**Exercise details:** In the passage about mining in Labrador City, how many summers did Tanea Hynes spend working as a truck driver in an open-pit mine?

**Passage to read:**
***

These population fluctuations are linked to the global demand for iron ore. Born in 1996, Tanea Hynes has witnessed multiple boom-and-bust cycles over the past decades. Periods of economic prosperity have alternated with deep recessions, during which people lost their jobs, mortgages went unpaid and houses became unsellable. These cycles leave not only an economic imprint, but also shape the social fabric of the town. Labrador City has its own class system of miners and management, each with its own interests, often clashing over labour conditions and wages.
The mine as lifeline and curse
Hynes’ own life is inextricably linked to mining. To finance her studies, she spent five summers working as a truck driver in an open-pit mine. She experienced firsthand the physical and mental toll of the work and relentless pressure to increase production. The mines operate 24/7, 365 days a year, and work only stops in the event of serious accidents.
Reflecting on this experience, Hynes writes:
“This experience helped to shape my perspective on global economics, natural resource extraction, human impact on ecological systems, labor politics, and the world at large. I hold an understanding of the unforgiving demands of the mining industry and the place of myself, my family, and my closest friends within that system. I have experienced many close calls and felt the pressures of the endless push for faster production. Furthermore, I have felt my own body resist in ways that I cannot put into words. These experiences fuel my desire to create urgent works of art and photographs, attempts to materialize what can only be felt in one’s gut.”

***

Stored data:
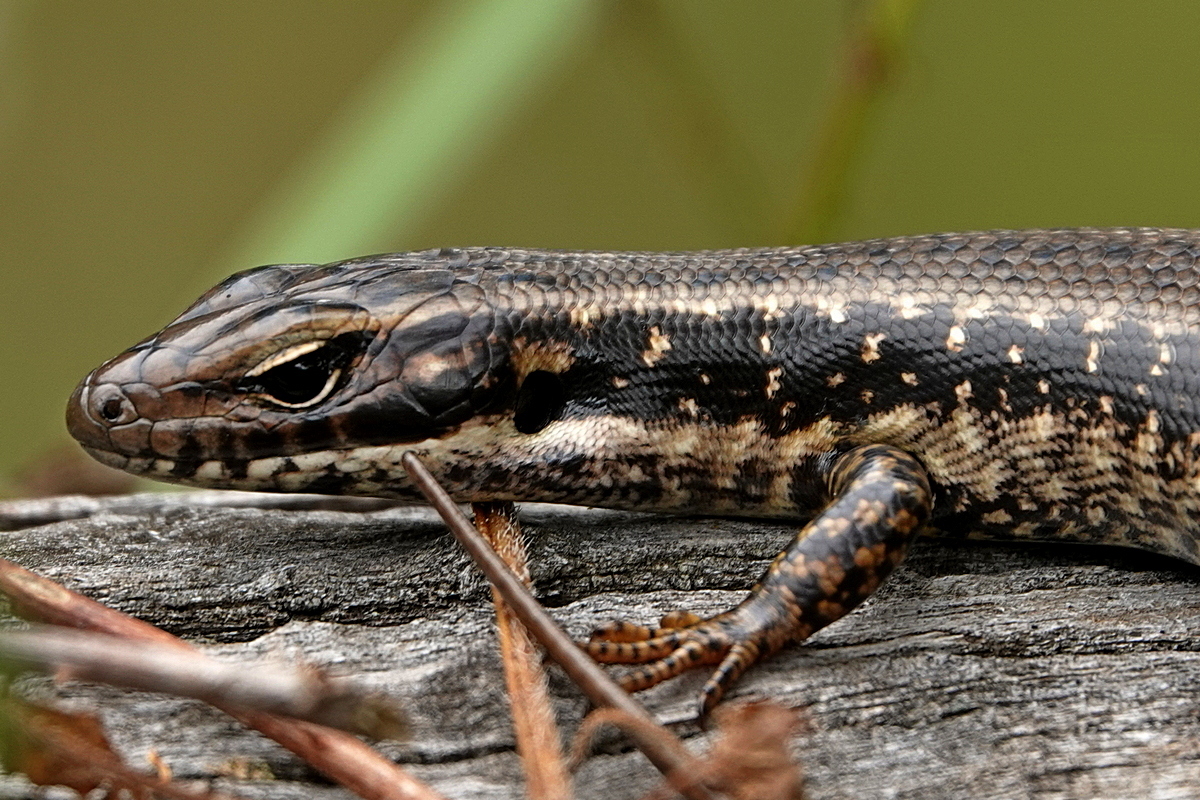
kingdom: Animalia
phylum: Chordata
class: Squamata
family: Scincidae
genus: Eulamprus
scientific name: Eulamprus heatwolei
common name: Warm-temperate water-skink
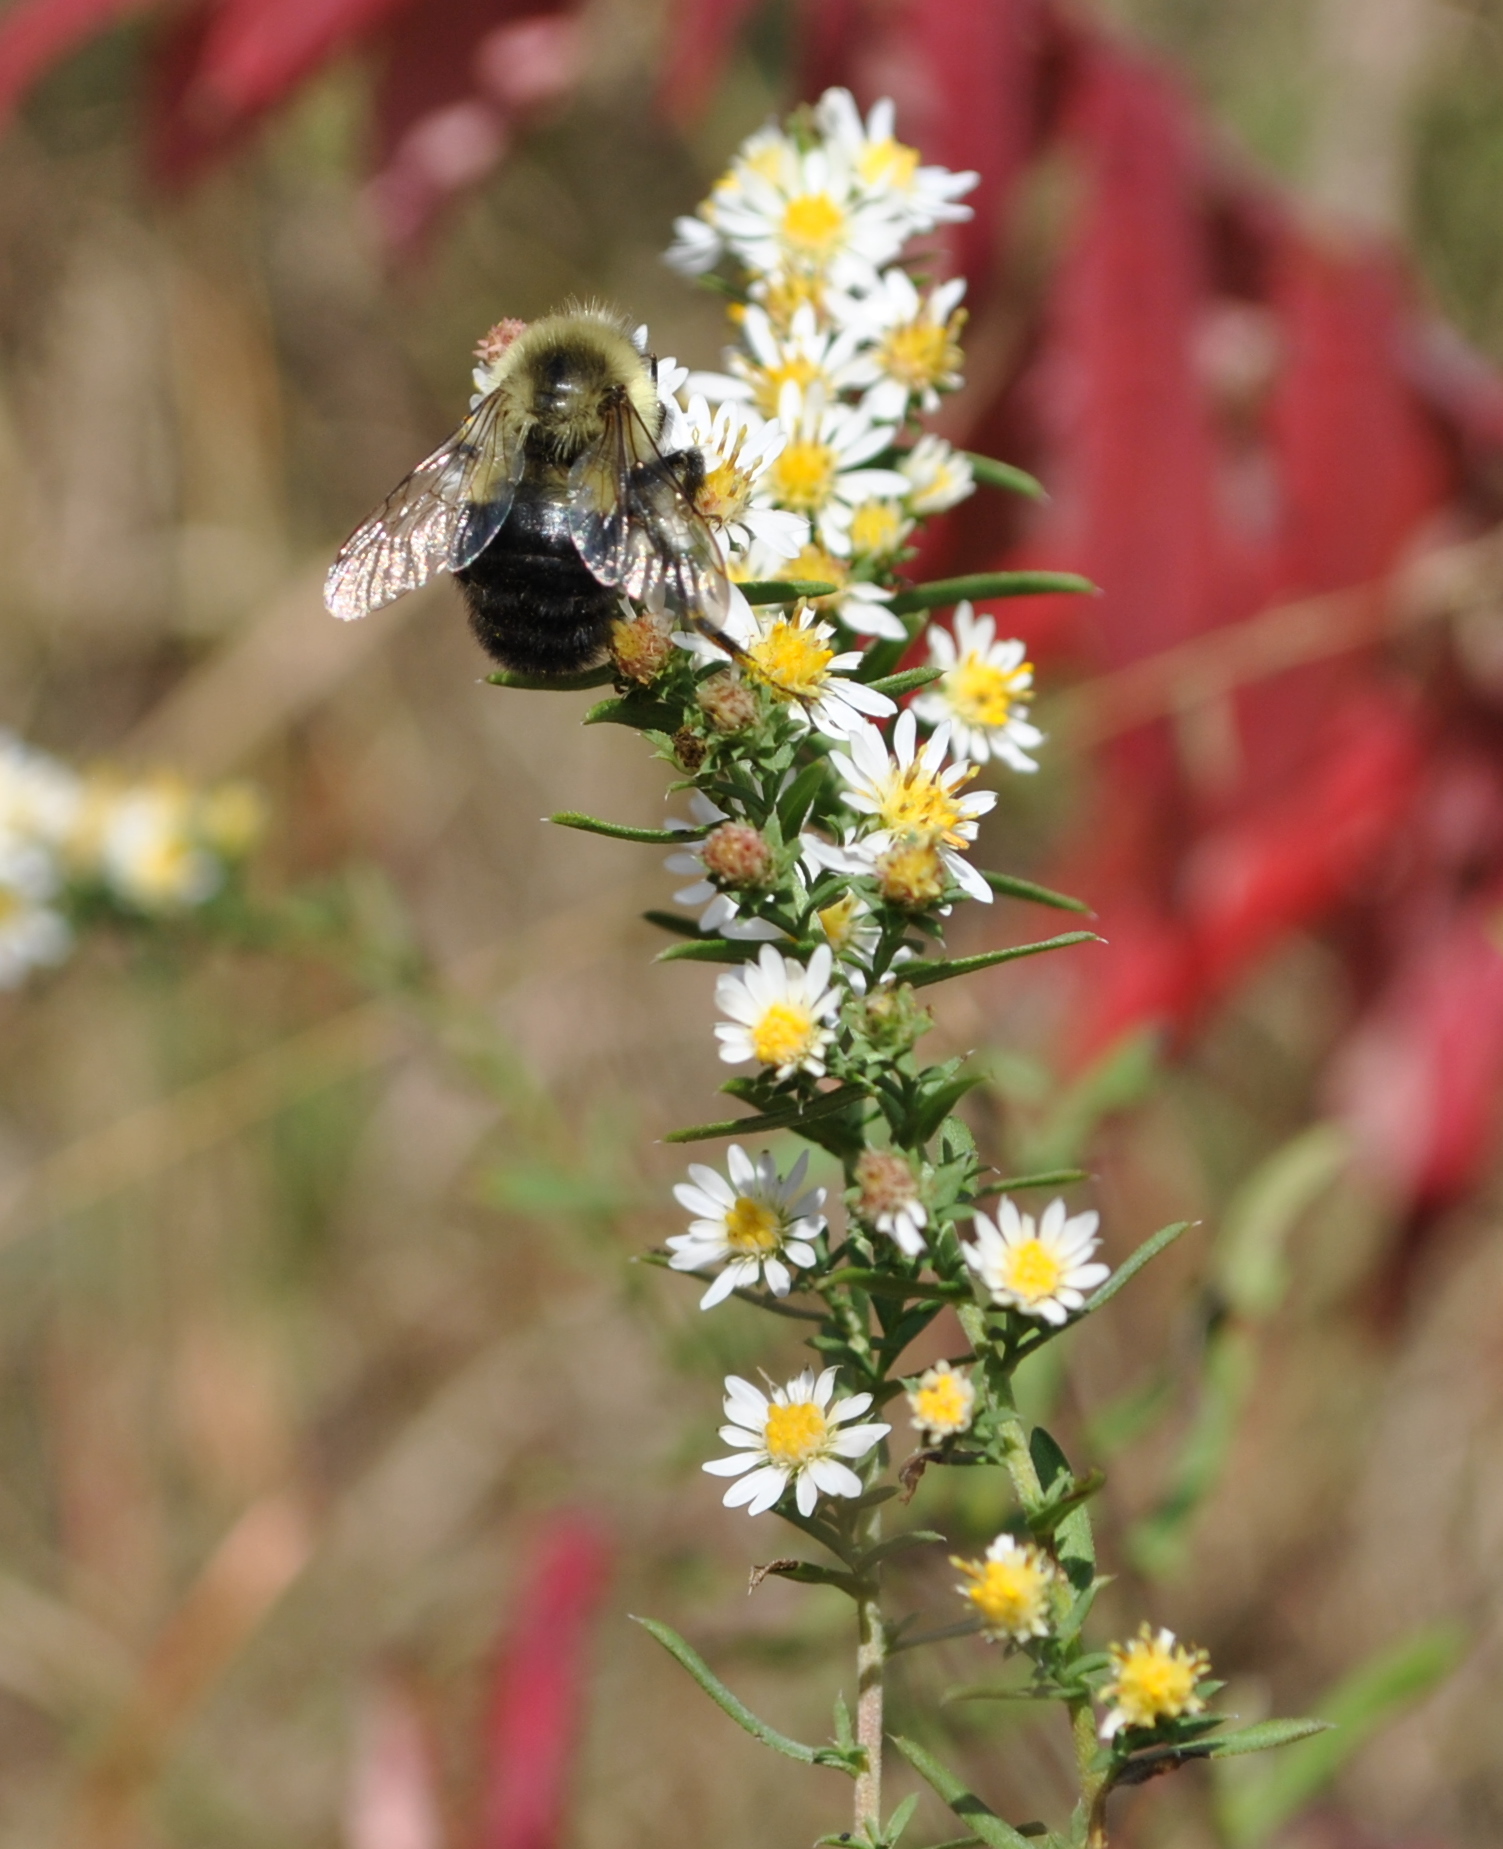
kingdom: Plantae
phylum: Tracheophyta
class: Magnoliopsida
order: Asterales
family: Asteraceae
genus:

***

**Full solution:** Five summers.